Format every line of the rows below as a JSON list of strings, with one string per line and no blank lines. Leave out the pictures.

(Source rows)
>> start
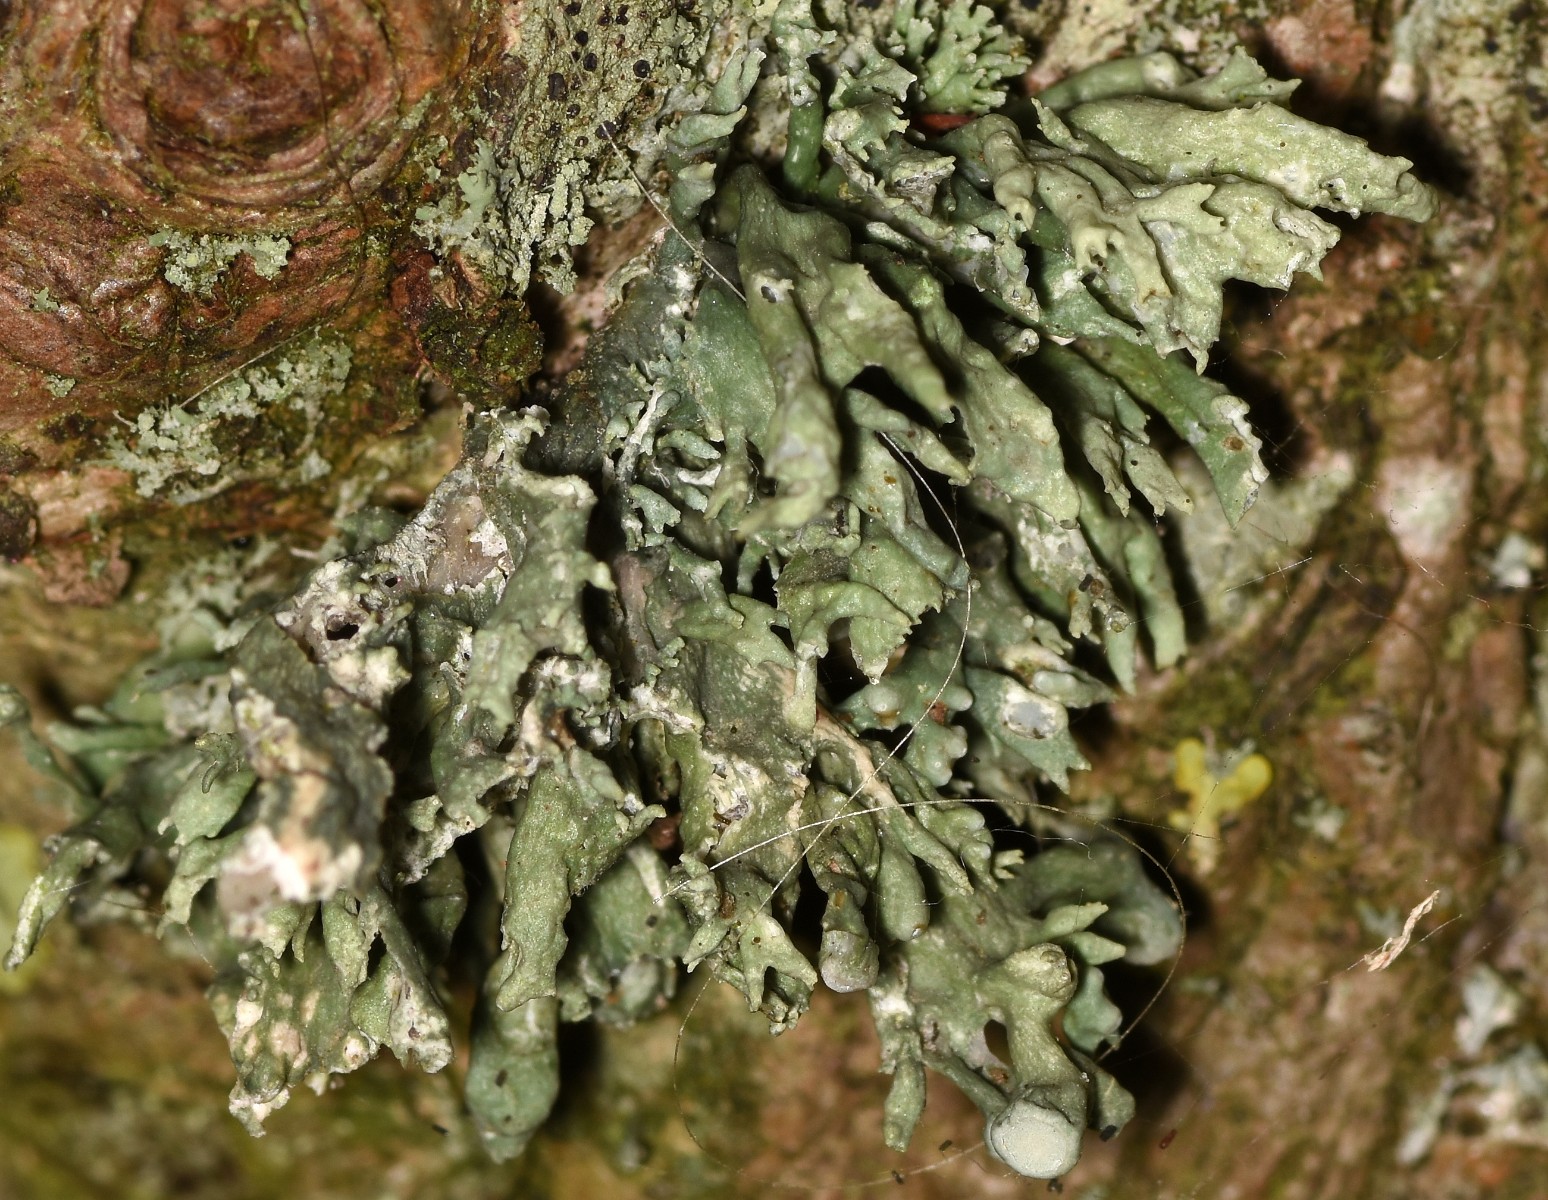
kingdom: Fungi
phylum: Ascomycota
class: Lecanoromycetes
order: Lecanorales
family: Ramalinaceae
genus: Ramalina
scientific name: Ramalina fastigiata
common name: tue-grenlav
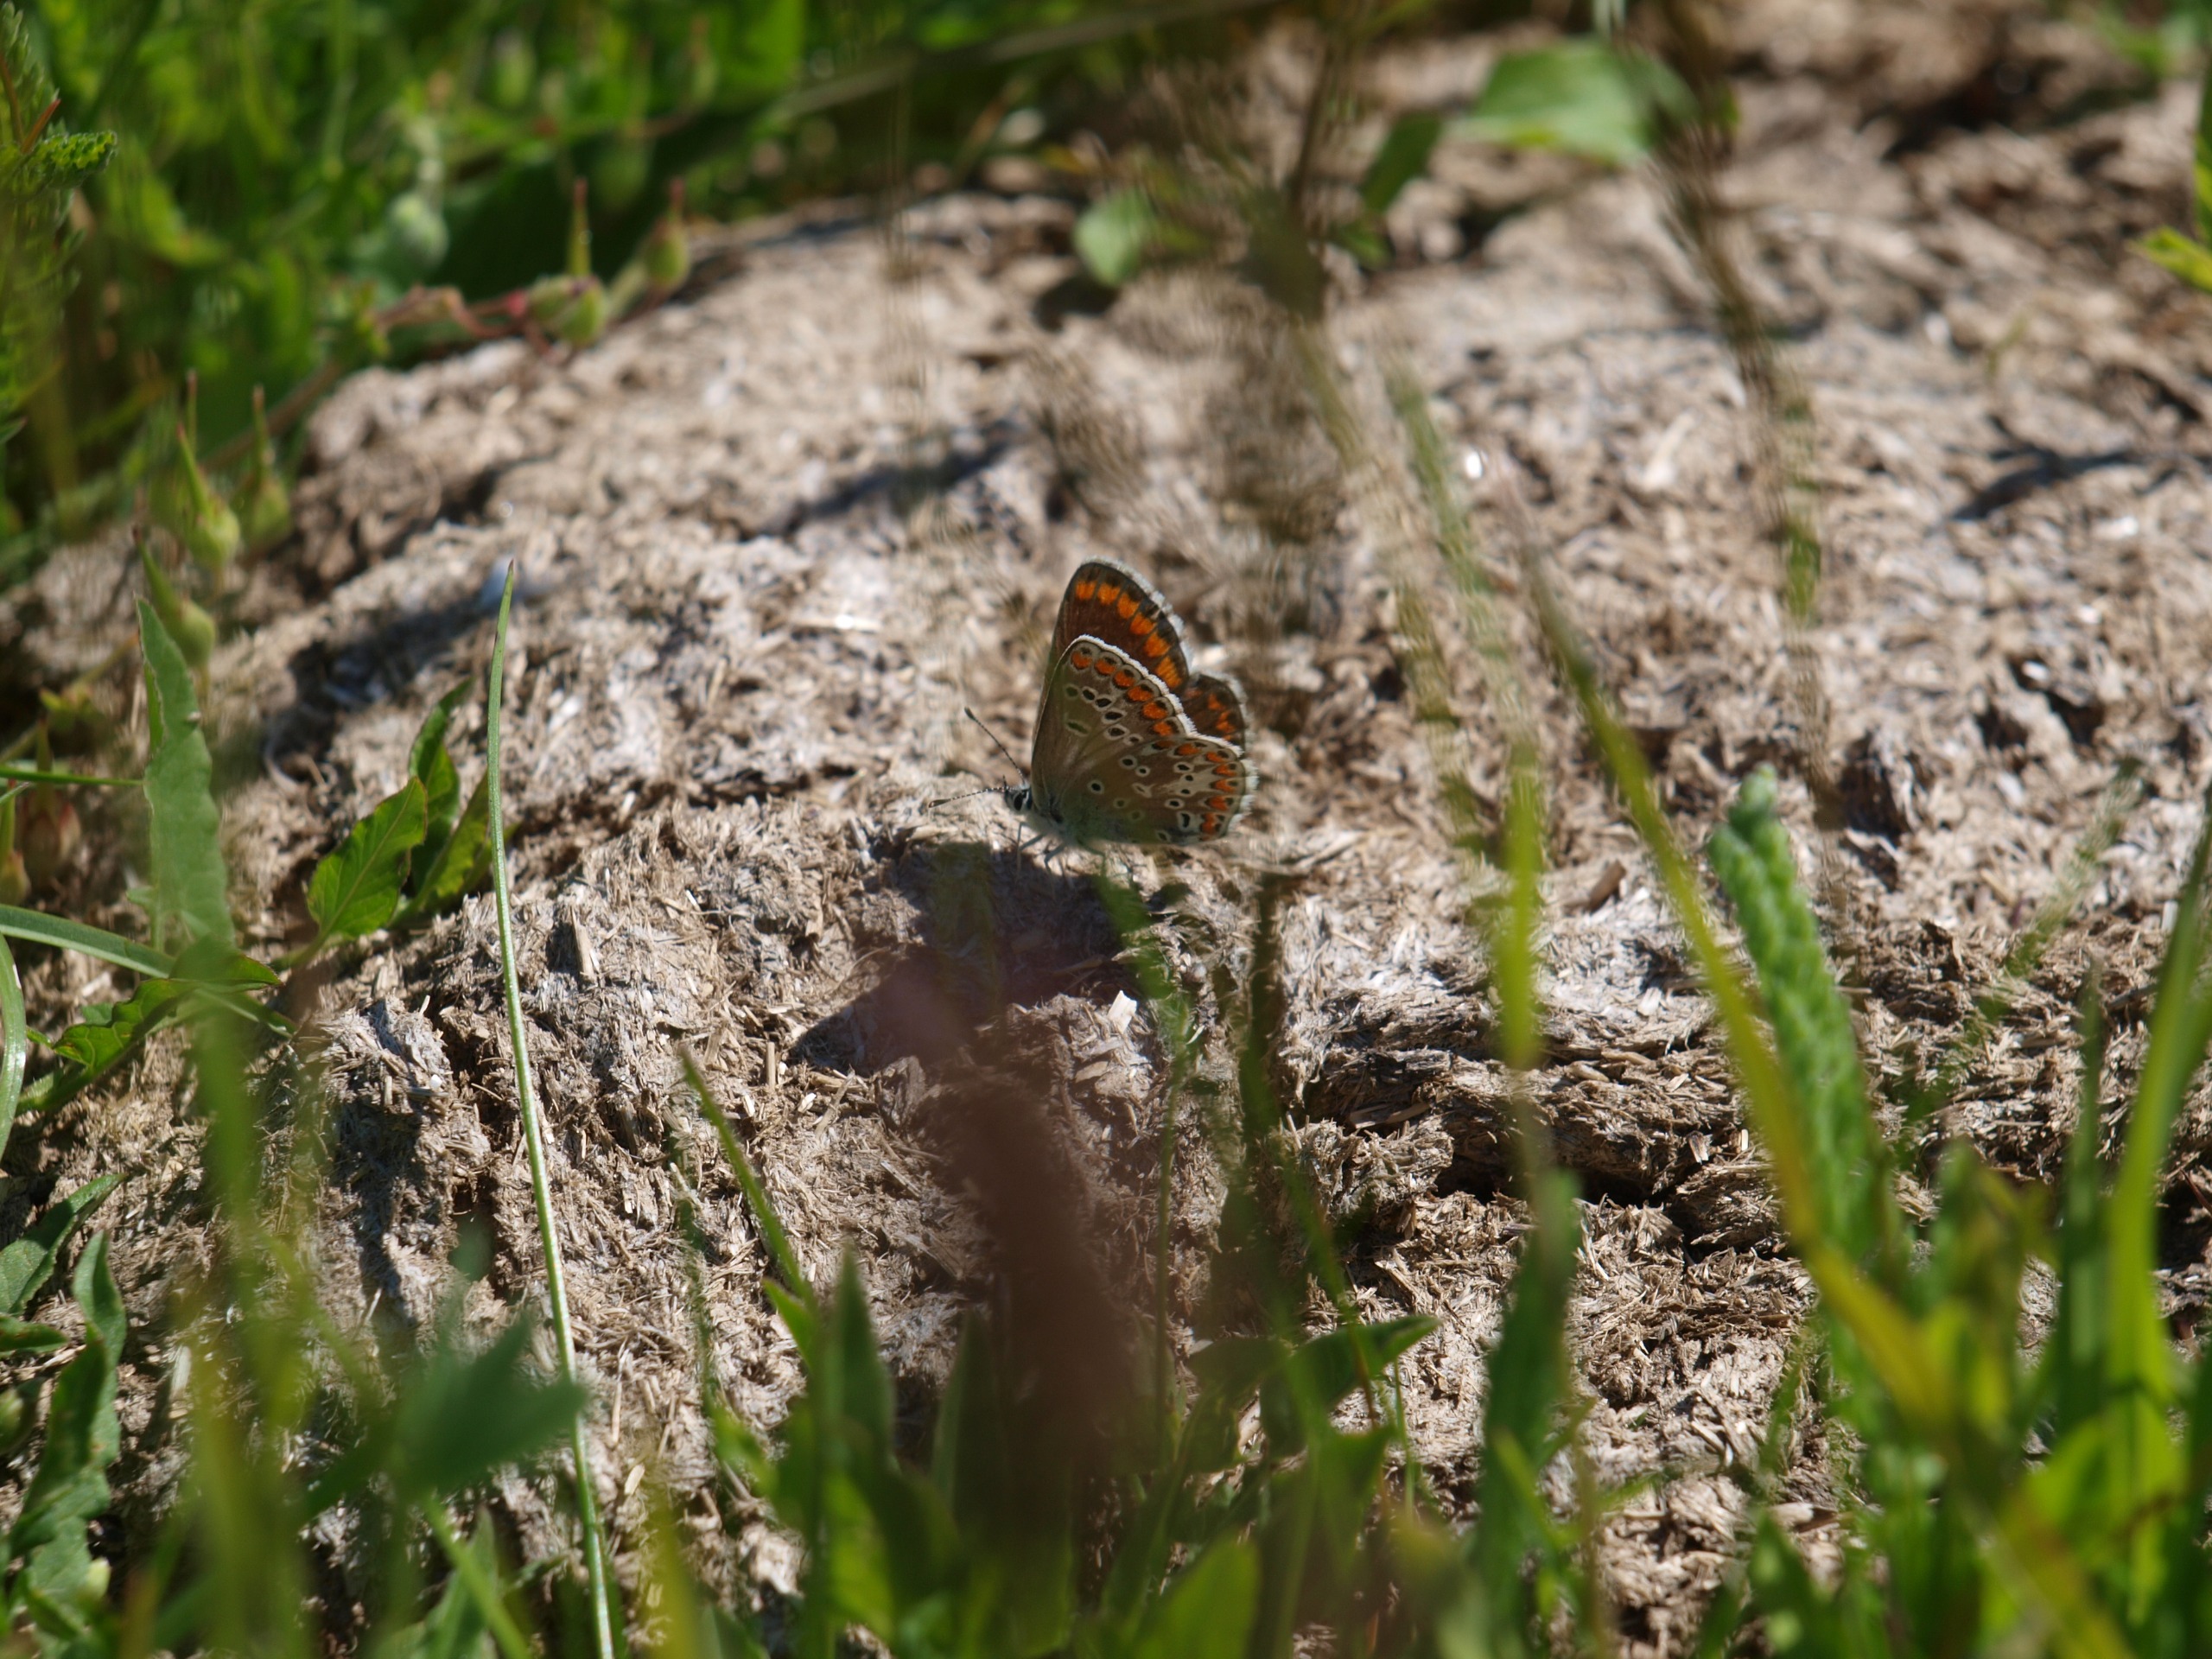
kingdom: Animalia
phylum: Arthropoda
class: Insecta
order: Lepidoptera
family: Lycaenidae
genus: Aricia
>> end
### OUTPUT:
[
  "kingdom: Fungi",
  "phylum: Ascomycota",
  "class: Lecanoromycetes",
  "order: Lecanorales",
  "family: Ramalinaceae",
  "genus: Ramalina",
  "scientific name: Ramalina fastigiata",
  "common name: tue-grenlav",
  "kingdom: Animalia",
  "phylum: Arthropoda",
  "class: Insecta",
  "order: Lepidoptera",
  "family: Lycaenidae",
  "genus: Aricia"
]